• _抜粋文_:

* * *

新潟の労災と損害賠償

交通事故

1 労働災害と損害賠償

労災・公務災害と損害賠償

労働者が仕事によりケガをしたり、病気になったり、死亡した場合、労災保険から給付を受けることができる場合があります。

その他、使用者が安全配慮義務に違反し、その結果労働者がケガなどを負った場合には、労働者は使用者に対して損害賠償請求をすることができる場合があります。これは公務員も同様です。

労災は業務と相当因果関係がある傷病等、公務災害は公務と相当因果関係がある傷病等について補償するものです。

ここでは、使用者等に過失や義務違反があることは問われません。

この業務との相当因果関係に加え、使用者に過失、安全配慮義務違反があると使用者は損害賠償責任を負うのです。

労災や公務災害が認められると、相当因果関係が事実上推認されますので、損害賠償請求をする側は過失・安全配慮義務違反の立証に専念できることが多いです(そうはいっても、労災や公務災害で認められた相当因果関係が損害賠償訴訟などでは認められないということもないではありません)。

例えば、使用者が労働者に異常な長時間労働をさせていたような場合、安全に作業を行うために必要な設備を用意しなかったり教育をしなかったりした場合には損害賠償請求ができる場合があります。

私的行為と損害賠償

業務中の事故については、多くの場合、労災保険の支給、そして安全配慮義務違反があれば損害賠償が認められます。

しかし、業務中の事故であっても、私的事故とみられるような場合、労災保険の支給も損害賠償も認められない可能性があります。

東京地裁令和4年2月3日判決は、会社の事務所で行われた暴行行為について、

・友人間で,他の友人との間の人間関係についての話題をきっかけに行われたものであり,暴行の最中に交わされた会話の内容もほとんどが他の友人との人間関係に関するものであった

という事情のもとにおいて、暴行は,会社の業務との関連性が極めて低いものであって,会社の指揮命令下を外れた私的なやり取りであるというべきであり,いずれにしても,暴行について,会社がなんらか責任を負うことはないというべきであるとしました。

同判決は、東京高裁令和4年8月19日判決により維持されています。

なお、職場でのプライベートでの争いであっても、使用者においてそのような争いが生じうることを十分認識しうる状況で、争いの当事者の勤務場所を変更するなどの対応を取らなかった場合、使用者が賠償責任を負う余地はあると考えます。

賠償責任を負うのは誰か?

* * *

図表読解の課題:
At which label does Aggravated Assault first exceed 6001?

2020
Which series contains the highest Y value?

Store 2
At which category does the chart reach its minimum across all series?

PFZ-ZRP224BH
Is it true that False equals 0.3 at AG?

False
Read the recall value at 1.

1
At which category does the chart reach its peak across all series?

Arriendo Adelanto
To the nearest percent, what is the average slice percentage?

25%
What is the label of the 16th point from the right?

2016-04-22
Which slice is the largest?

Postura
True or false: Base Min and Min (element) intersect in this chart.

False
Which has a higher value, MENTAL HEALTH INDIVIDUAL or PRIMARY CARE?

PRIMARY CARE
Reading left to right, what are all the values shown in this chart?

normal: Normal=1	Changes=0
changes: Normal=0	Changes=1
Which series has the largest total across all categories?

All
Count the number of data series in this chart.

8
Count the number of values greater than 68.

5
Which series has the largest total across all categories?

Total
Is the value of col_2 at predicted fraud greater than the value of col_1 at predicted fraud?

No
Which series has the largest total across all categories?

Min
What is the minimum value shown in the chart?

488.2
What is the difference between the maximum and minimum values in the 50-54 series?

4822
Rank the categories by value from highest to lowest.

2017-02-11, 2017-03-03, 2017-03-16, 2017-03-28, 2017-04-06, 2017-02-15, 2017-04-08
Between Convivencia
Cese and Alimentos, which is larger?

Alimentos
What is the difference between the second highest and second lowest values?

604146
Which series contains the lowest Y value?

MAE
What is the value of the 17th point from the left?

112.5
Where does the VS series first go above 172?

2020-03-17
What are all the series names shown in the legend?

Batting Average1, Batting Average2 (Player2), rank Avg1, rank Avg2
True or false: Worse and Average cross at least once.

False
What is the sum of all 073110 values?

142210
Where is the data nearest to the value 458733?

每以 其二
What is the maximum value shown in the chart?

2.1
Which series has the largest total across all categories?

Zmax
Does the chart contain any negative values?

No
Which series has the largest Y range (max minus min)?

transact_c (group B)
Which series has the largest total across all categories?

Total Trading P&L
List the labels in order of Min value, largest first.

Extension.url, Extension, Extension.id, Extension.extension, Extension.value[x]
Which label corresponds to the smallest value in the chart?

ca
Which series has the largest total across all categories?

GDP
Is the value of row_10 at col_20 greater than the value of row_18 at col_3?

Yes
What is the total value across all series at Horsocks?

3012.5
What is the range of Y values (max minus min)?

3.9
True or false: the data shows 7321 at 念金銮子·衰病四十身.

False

* * *

• _本演習の課題_:
1. 労災と損害賠償についての文章をもとに、次の問いに答えてください。
(a) 公務災害は何と相当因果関係がある傷病等について補償するものですか。
(b) 東京地裁令和4年2月3日判決で扱われた暴行行為は、どこで行われましたか。
(c) 東京地裁令和4年2月3日判決を維持したのは、どの判決ですか。
2. 労災と損害賠償についての文章を、最後の見出しの後から書き継いでください。

• _課題の解答_:
1.
(a) 公務
(b) 会社の事務所
(c) 東京高裁令和4年8月19日判決

2.
通常は雇い主が労働者に賠償義務を負うことになります。しかし、安全配慮義務が発生するような特別な関係にあればよく、下請業者の労働者が元請業者に対して賠償請求するということも考えられます。

この点、

発注者の賠償責任についての記事

元請の賠償責任についての記事

もご参照ください。

損害賠償の内容については、入院・通院日数・後遺障害に応じた慰謝料、治療費、休業損害、逸失利益などです。基本的には交通事故と同じになります。労災保険からお金が払われた場合には損害賠償額との調整がなされることになりますが、慰謝料等には影響しないとされます。

一般の不法行為の場合と同様、労働者に過失があるとされる場合、過失相殺として損害賠償額が減じられることもあります。

2 労災と損害賠償の調整

労災保険から支給がされた場合、特別支給金部分を除き、損害の性質が類似している費目について、労災保険で支払われた金額が損害賠償額から控除されることになります。

例えば、

・労災保険から遺族補償年金、障害給付、休業給付が払われた場合には逸失利益から、

・労災葬祭料は葬儀費用から、

・労災の療養費は治療費から

控除されることになります。

逆に、損害賠償が先行した場合も、損害の性質が類似している費目について、損害賠償がなされた限度で、労災支給がなされないことになります。

また、損害賠償請求権が放棄された場合、それに対応する部分について労災保険の支給がなされないことになります。

ただし、示談等について、全損害の填補を目的としているものとは認められない場合には、形式上は損害賠償請求権が放棄されたと見える場合でも、労災保険の支給が認められることになります。